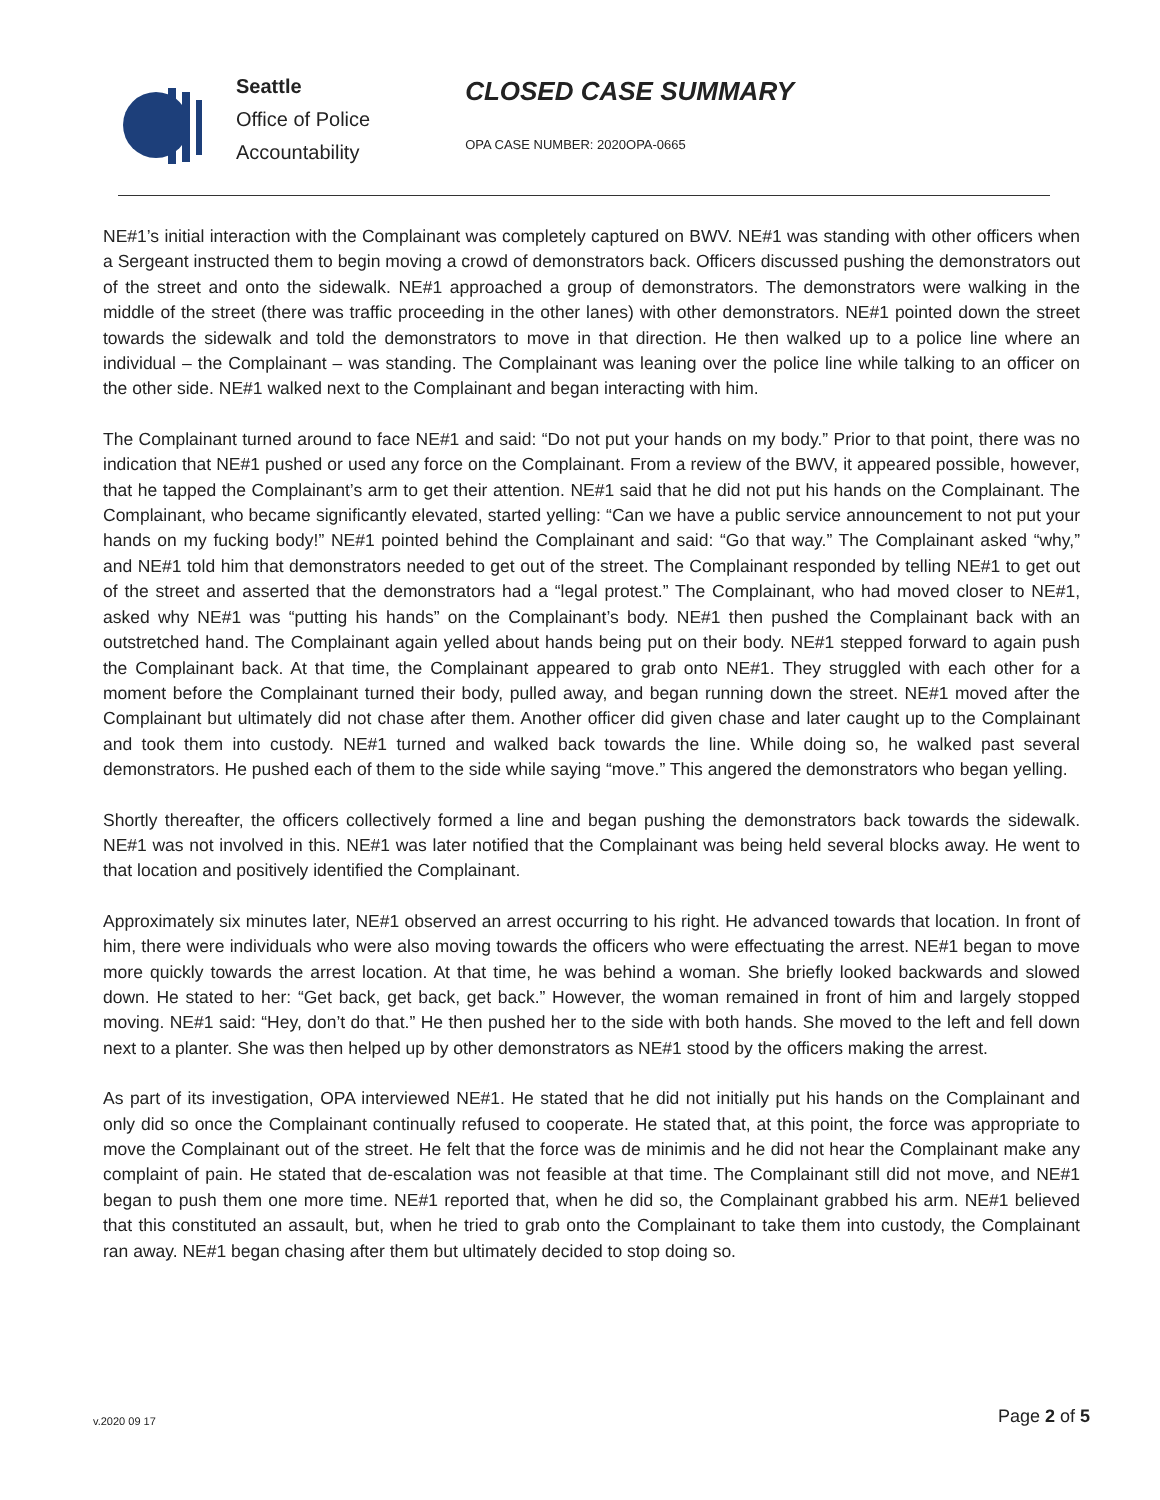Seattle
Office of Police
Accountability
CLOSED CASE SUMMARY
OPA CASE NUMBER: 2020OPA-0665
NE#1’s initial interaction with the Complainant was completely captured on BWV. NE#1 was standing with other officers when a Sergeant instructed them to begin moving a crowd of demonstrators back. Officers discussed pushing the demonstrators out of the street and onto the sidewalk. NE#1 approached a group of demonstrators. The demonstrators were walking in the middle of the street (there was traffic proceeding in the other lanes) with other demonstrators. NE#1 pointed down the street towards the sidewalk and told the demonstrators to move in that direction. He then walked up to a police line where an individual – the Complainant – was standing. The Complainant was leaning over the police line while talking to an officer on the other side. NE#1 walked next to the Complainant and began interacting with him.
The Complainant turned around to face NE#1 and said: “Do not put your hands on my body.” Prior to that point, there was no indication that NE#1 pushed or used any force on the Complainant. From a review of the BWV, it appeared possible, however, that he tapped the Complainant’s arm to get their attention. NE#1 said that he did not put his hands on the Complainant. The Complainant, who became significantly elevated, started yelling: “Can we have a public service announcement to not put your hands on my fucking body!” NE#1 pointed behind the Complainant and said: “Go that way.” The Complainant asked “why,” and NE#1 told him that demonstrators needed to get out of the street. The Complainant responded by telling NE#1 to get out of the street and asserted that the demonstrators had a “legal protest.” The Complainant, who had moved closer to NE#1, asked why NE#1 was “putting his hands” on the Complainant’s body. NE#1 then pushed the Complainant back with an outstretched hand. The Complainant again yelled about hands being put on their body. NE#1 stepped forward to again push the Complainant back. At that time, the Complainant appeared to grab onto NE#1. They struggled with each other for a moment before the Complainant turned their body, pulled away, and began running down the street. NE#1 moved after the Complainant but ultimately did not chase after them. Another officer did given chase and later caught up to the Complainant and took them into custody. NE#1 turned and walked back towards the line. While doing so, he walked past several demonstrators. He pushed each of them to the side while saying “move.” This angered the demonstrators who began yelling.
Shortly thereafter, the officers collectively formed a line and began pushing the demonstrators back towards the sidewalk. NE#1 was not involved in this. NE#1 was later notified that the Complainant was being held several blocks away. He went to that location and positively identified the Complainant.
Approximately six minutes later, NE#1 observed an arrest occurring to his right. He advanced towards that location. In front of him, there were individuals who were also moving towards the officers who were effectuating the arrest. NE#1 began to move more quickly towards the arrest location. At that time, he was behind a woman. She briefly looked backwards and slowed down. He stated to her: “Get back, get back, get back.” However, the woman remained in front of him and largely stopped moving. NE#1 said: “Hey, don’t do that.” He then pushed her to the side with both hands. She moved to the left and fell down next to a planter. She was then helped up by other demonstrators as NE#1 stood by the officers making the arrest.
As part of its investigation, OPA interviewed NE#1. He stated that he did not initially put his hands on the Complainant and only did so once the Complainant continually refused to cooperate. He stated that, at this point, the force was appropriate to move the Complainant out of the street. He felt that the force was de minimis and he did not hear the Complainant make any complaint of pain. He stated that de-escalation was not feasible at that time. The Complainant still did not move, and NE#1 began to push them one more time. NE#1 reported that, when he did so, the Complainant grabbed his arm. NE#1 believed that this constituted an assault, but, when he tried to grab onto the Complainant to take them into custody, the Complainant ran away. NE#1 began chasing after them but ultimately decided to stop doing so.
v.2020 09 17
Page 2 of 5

——

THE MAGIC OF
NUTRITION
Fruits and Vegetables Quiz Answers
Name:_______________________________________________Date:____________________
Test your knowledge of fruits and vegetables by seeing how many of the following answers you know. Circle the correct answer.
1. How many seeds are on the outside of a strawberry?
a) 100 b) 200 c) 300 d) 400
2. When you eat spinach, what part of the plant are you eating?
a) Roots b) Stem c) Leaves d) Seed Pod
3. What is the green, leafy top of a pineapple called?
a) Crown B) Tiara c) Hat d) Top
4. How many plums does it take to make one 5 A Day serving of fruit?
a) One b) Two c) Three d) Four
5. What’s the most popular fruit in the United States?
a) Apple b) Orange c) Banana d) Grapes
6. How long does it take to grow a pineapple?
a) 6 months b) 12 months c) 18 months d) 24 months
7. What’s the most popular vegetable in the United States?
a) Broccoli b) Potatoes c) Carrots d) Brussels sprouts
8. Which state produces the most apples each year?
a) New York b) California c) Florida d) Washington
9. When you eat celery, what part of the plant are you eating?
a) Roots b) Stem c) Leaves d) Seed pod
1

——

→ Exercise goal:
Count every line of the records above in which the string "United" appears. The number alone is to be given.

→ Problem solution:
2